Dikota Bandung sesuai sejarah berkembangnya kota, peran serta kelompok etnis
Tionghoa ini terekam juga dalam nama-nama jalan. Mereka membangun hunian di daerah
tersebut dengan langgam arsitektur khusus. Karena kendala waktu; tulisan ini hanya sempat
menelusuri beberapa diantaranya.
Nama jalan lain yang dapat diteliti lebih lanjut sejarah dan peran mereka dalam
perkembangan kota Bandung a.l. : Jl. Kompato Sianto, Gg. Sow Tjin Kie, Gg. Sim Tjong,
Gg. Kam Soei, Jl. Kelenteng, Gg Tan Tie Wan, Gg. Lim Siong, Gg. Ong Toa Tin, Jl.

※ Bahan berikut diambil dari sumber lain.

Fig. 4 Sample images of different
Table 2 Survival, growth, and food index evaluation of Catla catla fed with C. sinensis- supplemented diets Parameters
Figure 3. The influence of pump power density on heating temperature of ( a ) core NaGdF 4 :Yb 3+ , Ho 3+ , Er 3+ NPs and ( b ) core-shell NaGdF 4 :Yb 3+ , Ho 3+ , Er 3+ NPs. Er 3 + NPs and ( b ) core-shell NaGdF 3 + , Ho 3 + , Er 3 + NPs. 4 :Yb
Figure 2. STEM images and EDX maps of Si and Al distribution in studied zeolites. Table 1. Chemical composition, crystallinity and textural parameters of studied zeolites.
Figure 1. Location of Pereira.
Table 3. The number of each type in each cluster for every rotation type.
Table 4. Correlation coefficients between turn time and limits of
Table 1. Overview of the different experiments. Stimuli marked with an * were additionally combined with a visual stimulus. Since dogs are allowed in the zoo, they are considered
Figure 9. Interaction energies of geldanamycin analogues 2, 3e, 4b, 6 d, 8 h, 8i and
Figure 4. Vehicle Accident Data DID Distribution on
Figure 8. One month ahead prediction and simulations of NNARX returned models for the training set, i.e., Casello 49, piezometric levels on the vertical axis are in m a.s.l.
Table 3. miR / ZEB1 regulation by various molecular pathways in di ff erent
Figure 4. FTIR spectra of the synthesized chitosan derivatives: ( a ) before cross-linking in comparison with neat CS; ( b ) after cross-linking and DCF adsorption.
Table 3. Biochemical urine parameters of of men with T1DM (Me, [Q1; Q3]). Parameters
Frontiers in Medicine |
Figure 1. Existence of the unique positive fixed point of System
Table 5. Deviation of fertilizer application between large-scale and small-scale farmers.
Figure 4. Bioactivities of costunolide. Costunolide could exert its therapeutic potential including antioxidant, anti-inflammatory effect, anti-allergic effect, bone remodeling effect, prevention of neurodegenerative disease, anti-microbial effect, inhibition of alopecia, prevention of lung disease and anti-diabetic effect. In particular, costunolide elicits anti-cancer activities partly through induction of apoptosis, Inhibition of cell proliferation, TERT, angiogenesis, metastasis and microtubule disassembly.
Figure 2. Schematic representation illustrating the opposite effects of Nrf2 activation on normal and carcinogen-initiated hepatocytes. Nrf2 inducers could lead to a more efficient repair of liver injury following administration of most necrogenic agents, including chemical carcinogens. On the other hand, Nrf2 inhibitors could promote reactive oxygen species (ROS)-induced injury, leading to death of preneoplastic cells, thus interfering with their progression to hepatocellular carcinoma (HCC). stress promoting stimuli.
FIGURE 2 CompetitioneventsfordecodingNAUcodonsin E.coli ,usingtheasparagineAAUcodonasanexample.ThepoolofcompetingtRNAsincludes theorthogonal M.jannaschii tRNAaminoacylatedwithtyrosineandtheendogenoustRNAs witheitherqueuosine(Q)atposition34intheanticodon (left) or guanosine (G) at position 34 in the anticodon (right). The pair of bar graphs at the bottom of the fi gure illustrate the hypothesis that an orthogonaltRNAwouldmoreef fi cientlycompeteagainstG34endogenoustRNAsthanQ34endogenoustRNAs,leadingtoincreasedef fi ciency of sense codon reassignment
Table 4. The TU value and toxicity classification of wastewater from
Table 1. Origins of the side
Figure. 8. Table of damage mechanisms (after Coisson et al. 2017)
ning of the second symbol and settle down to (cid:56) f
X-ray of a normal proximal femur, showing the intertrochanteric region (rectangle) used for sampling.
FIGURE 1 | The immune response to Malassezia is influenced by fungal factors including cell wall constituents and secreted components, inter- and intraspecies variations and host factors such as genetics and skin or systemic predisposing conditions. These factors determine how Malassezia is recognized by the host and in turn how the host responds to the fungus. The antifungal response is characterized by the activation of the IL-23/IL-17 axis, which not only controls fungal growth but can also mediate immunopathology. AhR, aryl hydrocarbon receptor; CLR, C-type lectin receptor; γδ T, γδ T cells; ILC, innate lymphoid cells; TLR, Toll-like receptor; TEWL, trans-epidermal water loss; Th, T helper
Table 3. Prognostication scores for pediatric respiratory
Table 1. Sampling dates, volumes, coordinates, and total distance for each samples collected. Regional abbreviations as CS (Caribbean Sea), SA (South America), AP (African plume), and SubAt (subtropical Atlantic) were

Pecinan lama, kampung Pecinan, Jl. Yun Liong ( Chineese Luitennant).
~ 21 ~
Para tukang bangunan beretnis Tionghoa banyak dimanfaatkan dalam pembangunan kota
Bandoeng oleh pemerintahan kolonial Belanda, diantaranya pembangunan gedung Sate dan
pembangunan jalan kereta api.
Perkembangan terahir pada daerah-daerah hunian Tionghoa ini sudah mengalami
perubahan yang sangat drastis, beberapa diantaranya suasana dari arsitektur bangunannya
tidak lagi memberi kesan sebagai pecinan. Tetapi didaerah kompleks Yaplun masih sangat
kental suasana hunian pecinan zaman kolonial dulu. Untuk daerah demikian mungkin dapat
dipikirkan sebagai suatu daerah preservasi arsitektur dan lingkungan yang dapat
dimanfaatkan untuk tujuan wisata. dan dan kawasan historis.